6/2 日経平均、3日ぶり反落も大引けにかけて下げ幅を急縮小
本日の東京株式市場は、日経平均株価が3営業日ぶりに反落し、終値は前日比200円09銭(0.30%)安の6万6734円24銭で取引を終えました。前日に最高値を更新していたこともあり利益確定売りが出やすく、一時は下げ幅を1400円近くまで広げる場面もありました。ただ午後は相場の底堅さを意識した海外投機筋による先物買いが優勢となり、大引けにかけて急速に下げ幅を縮めた、という一日だったようです。

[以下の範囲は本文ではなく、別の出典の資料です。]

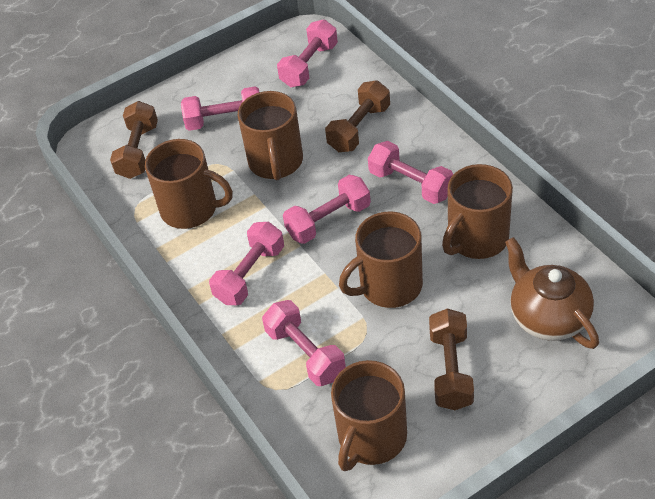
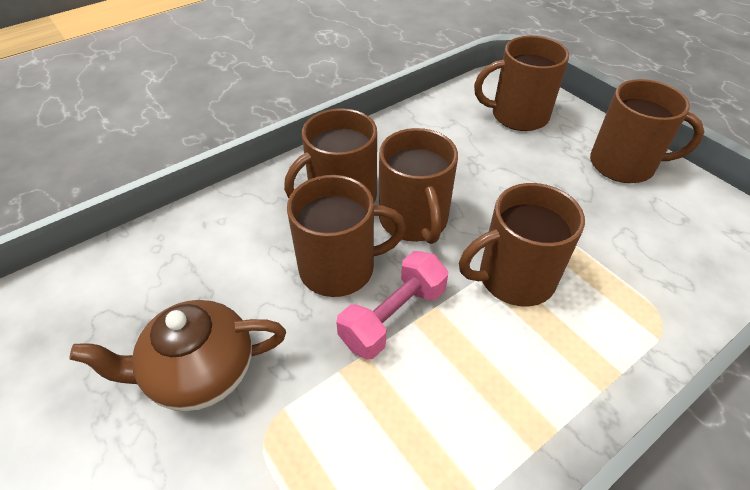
brown dumbbell: [110,101,158,179] [325,80,390,152] [429,309,474,410] = 3 -> none = 0
brown mug: [145,139,233,229] [238,91,303,181] [331,360,407,471] [339,212,423,308] [442,164,513,259] = 5 -> [284,108,377,202] [287,175,406,297] [379,128,458,244] [459,183,585,307] [474,36,569,131] [590,79,704,183] = 6
pink dumbbell: [181,86,259,131] [209,222,284,305] [262,300,346,386] [277,19,338,87] [283,175,371,244] [368,141,453,204] = 6 -> [336,251,448,359] = 1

個人的には、寄り付きの弱さからすると終値の水準はかなり粘ったな、という印象です。
■本日の主な材料
・米国とイランの戦闘終結に向けた協議が停滞しているとの見方が広がり、幅広い銘柄に売りが先行しました。 ・ホルムズ海峡の開放には時間を要し、原油相場の高止まりが長期化するとの見方が、日本株の利益確定売りを促したとされています。 ・景気敏感セクターとされる機械や自動車、商社株などの下げが目立ちました。
■地政学・原油などの外部要因
・中東情勢を巡る協議停滞が、この日の重しになった形です。 ・原油の高止まり長期化観測は、景気敏感株には逆風と考えられます。地政学の話は読み切れない部分が多いので、私自身は深追いしすぎないようにと思っています。
■AI・半導体関連と個別株
・後場は下げ幅を急速に縮小しました。米国でAI開発のアンソロピックが上場申請を発表するなど、投資家のAI株への投資意欲は根強いとみられています。 ・国内債券市場での長期金利低下も支えとなり、東京市場でもAI・半導体関連の一角が強含みました。 ・キオクシアは後場に商いを伴って一段高。取引終了後に控える投資家向け説明会に先駆けた買いが入ったようで、配当などの株主還元や設備投資の拡充方針への期待の声があがっていたとのことです。 ・個別では、TDK・ファストリ・ファナック・信越化が下落。一方でアドテスト・東エレク・ソフトバンクグループ(SBG)・ソニーGが上昇しました。
■指数・市場全体
・TOPIXは続落し、終値は前日比16.46ポイント(0.42%)安の3924.24。 ・JPXプライム150指数は3営業日ぶりに反落し、6.86ポイント(0.41%)安の1657.27で終えました。 ・東証プライムの売買代金は概算で12兆5012億円、売買高は27億4464万株。値下がり銘柄数は1091と全体の7割で、値上がりは439、横ばいは33でした。
■今後の注目
・米国とイランの協議の行方と、それを受けた原油相場の動向には引き続き注目したいです。 ・AI・半導体関連の物色が続くかどうか、そしてキオクシアの説明会を受けた反応も気になるところです。あくまで最終判断は読者ご自身で、という前提ですが、私はしばらく相場の底堅さを確認しながら見ていこうと思います。